## [TASK DESCRIPTION]
Word-for-word reproduction, images excluded: copy every entry below.

## [THE DATA]
=== Section Start ===
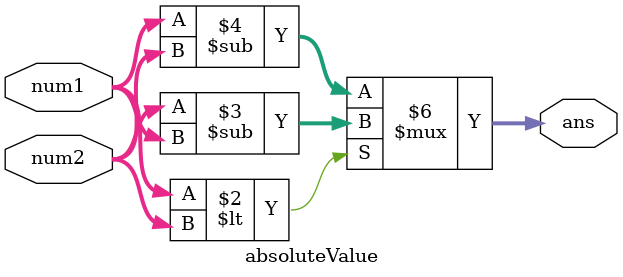
<source format=v>
`timescale 1ns / 1ps


module absoluteValue(
    input [6:0] num1,
    input [6:0] num2,
    output reg [6:0] ans
    );
    
    
    always @ (*)
        begin
            if (num1 < num2)
                begin
                    ans = num2 - num1;
                end
            else 
                begin
                    ans = num1 - num2;
                end
            end
    
endmodule

</source>
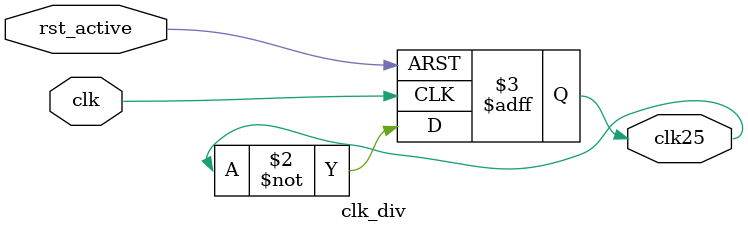
<source format=sv>
module clk_div (
    input logic clk,
    input logic rst_active,
    output logic clk25
);

    always_ff @(posedge clk or posedge rst_active) begin
        if (rst_active)
            clk25 <= 0;
        else
            clk25 <= ~clk25;
    end

endmodule

</source>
=== Section End ===
## [SOLUTION TO THE EXERCISE]
<source format=v>
`timescale 1ns / 1ps


module absoluteValue(
    input [6:0] num1,
    input [6:0] num2,
    output reg [6:0] ans
    );
    
    
    always @ (*)
        begin
            if (num1 < num2)
                begin
                    ans = num2 - num1;
                end
            else 
                begin
                    ans = num1 - num2;
                end
            end
    
endmodule

</source>
<source format=sv>
module clk_div (
    input logic clk,
    input logic rst_active,
    output logic clk25
);

    always_ff @(posedge clk or posedge rst_active) begin
        if (rst_active)
            clk25 <= 0;
        else
            clk25 <= ~clk25;
    end

endmodule

</source>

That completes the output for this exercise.